# BRIEF
Rewrite every line of the rows below as a Markdown table with the columns Number and Line, numbering the lines in order. Omit blank lines and leave the pictures out.

Segment Start: SOURCE MATERIAL

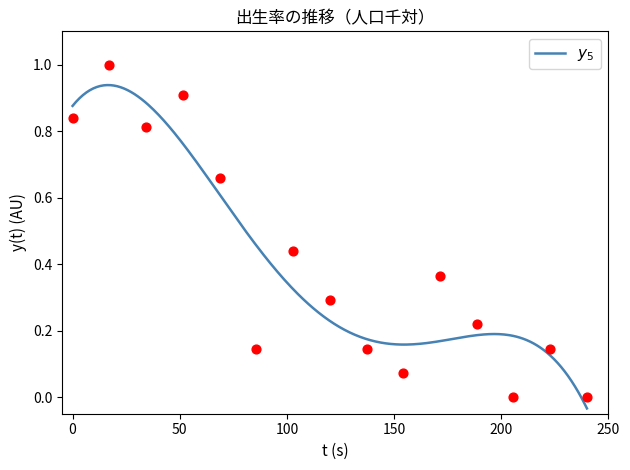

Between 17 and 22, which is larger?

22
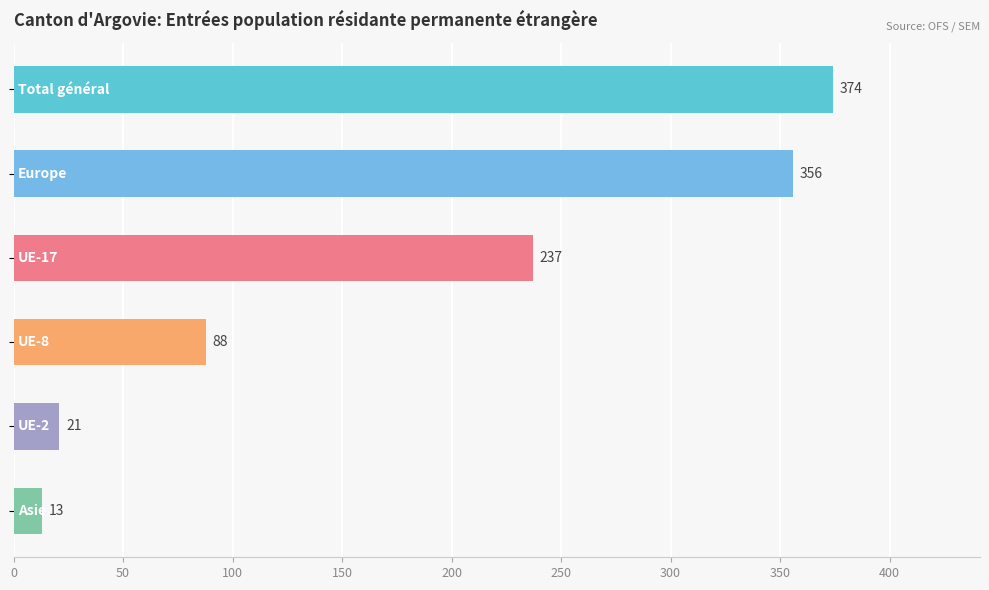

What is the average value?

182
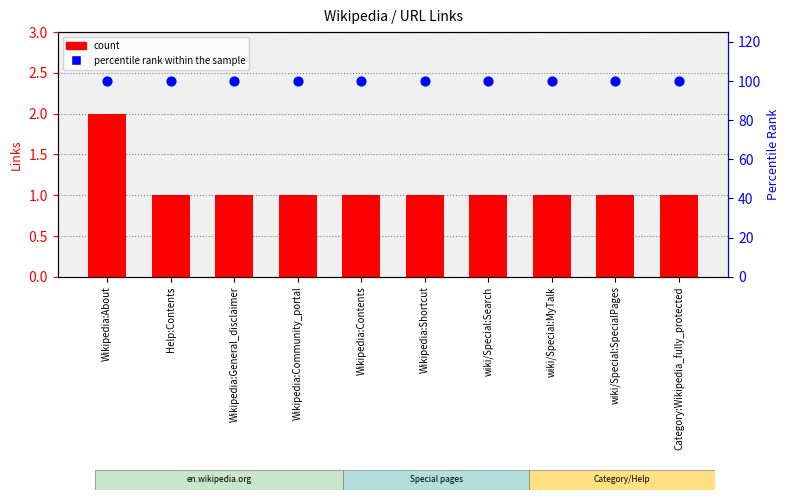

At which category is the sum across all series the highest?

Wikipedia:About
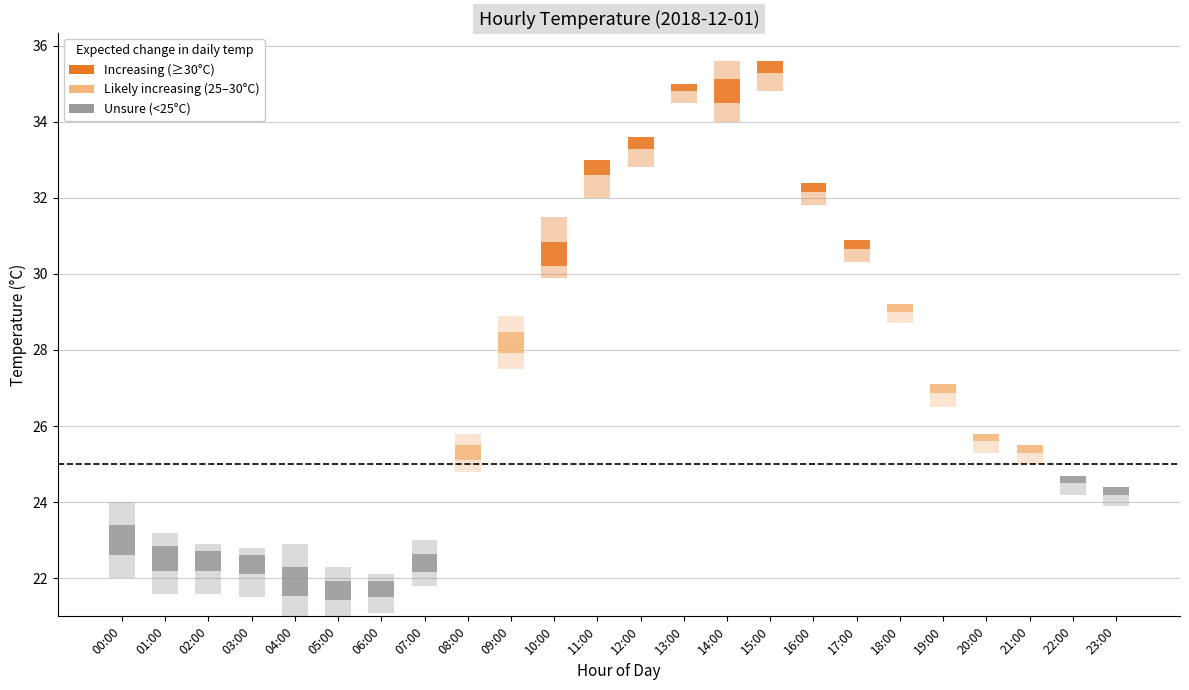

Where does the min_temp series first go above 25?

09:00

Segment End: SOURCE MATERIAL

# SOLUTION FOR THIS PROBLEM
| Number | Line |
|---|---|
| 1 | Between 17 and 22, which is larger? |
| 2 | 22 |
| 3 | What is the average value? |
| 4 | 182 |
| 5 | At which category is the sum across all series the highest? |
| 6 | Wikipedia:About |
| 7 | Where does the min_temp series first go above 25? |
| 8 | 09:00 |